When I think of this week’s lectionary text from the book of Romans, I am always reminded of the now infamous comments of former Southern Baptist Convention president Bailey Smith.
The year was 1987, and Smith was at a conference in St. Louis when he uttered the claim, “God doesn’t hear the prayers of a Jew.” Over the years, I have heard numerous references to this quote. Fortunately, I do not remember many people trying to legitimize such a claim.
Smith’s comments seem to be in direct opposition to Romans 10:12-13: “For there is no distinction between Jew and Greek; the same Lord is Lord of all and is generous to all who call on him. For, ‘everyone who calls on the name of the Lord shall be saved.’” I guess one can always perform a number of hermeneutical gymnastics to prove any theological claim, but such a scriptural statement seems fairly clear to me.
In this Epistle to the Romans, Paul strives to reconcile a divided community of Jewish-Christians and Gentile-Christians. Rather than striving to disconnect the Christ event from the history of the Jewish people, Paul seeks to bridge these stories opening the message of the gospel for Jew and Gentile alike.

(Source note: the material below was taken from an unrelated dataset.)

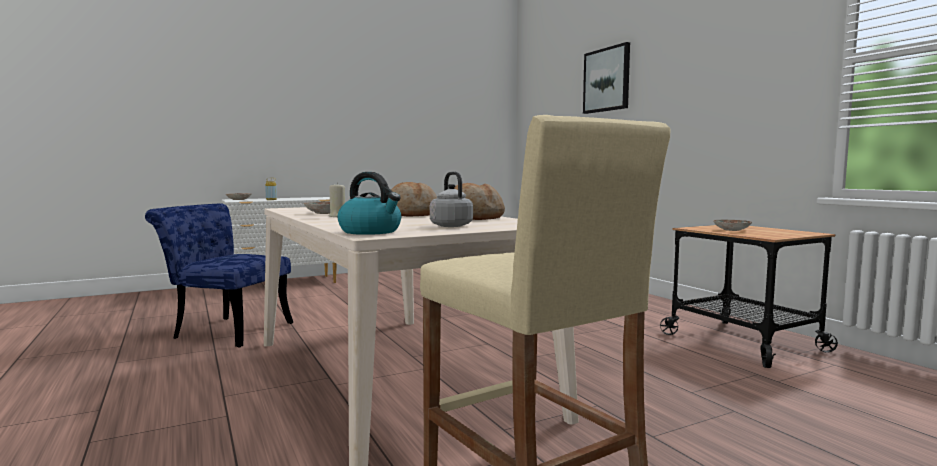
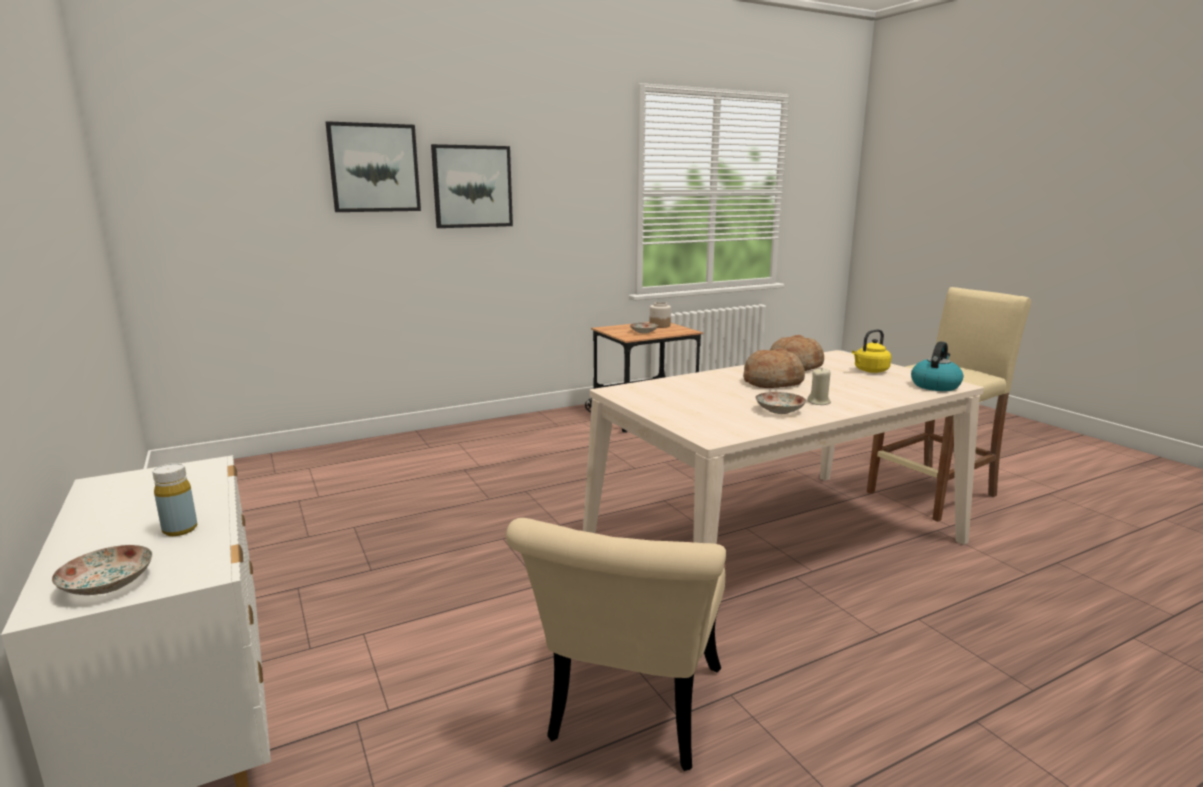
camera: 90 degrees left, 10 degrees up
(226, 330) = (629, 714): blue chair -> beige chair
(450, 225) = (869, 371): grey kettle -> yellow kettle
(663, 83) = (472, 186): none -> picture
(786, 232) = (659, 326): none -> jar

Paul seeks to emphasize the importance of belief and works as these ideas operate in conjunction with one another. One may be justified through one’s faith, but the action or work of confession brings salvation (Rom. 10:10).
On his 1982 album Nebraska, Bruce Springsteen concludes the record with a “Reason to Believe.” The song, divided into four stanzas, recounts some tough stories of pain and loss. At the end of each stanza, Springsteen sings the refrain, “At the end of every hard earned day people find some reason to believe.”
Some might hear the song as a critique against faith, but I hear it much more as an observation of the intrinsic and human quality of faith and belief — to be human is to believe. How beautiful and terrifying it is to think that our humanness contains some innate capacity to believe. While people may take this a stretch further to believe in something, Springsteen makes us stop and consider that regardless of what we believe in, we believe.
Paul certainly pushes us to believe in the resurrection and the person of Jesus Christ, but Paul also pushes us on a more basic level — to confess what we believe. For Paul, the salvific process requires belief followed by confession (Rom. 10:9-10).
Too often conversations of belief are riddled with anxiety over convincing someone to believe rightly or whether someone finds you to believe wrongly. Conversations of belief, however, enact Paul’s salvific process of belief and confession. They pull individuals into a discussion — a confession — of one of our most human qualities.
For some people in this Lenten season, Paul’s clear instructions ring as a sign of comfort and assurance — a perfectly acceptable response to the text. Others may sit and ponder a little more, asking along with Springsteen, “Lord, won’t you tell us, tell us what does it mean/that at the end of every hard earned day people find some reason to believe.”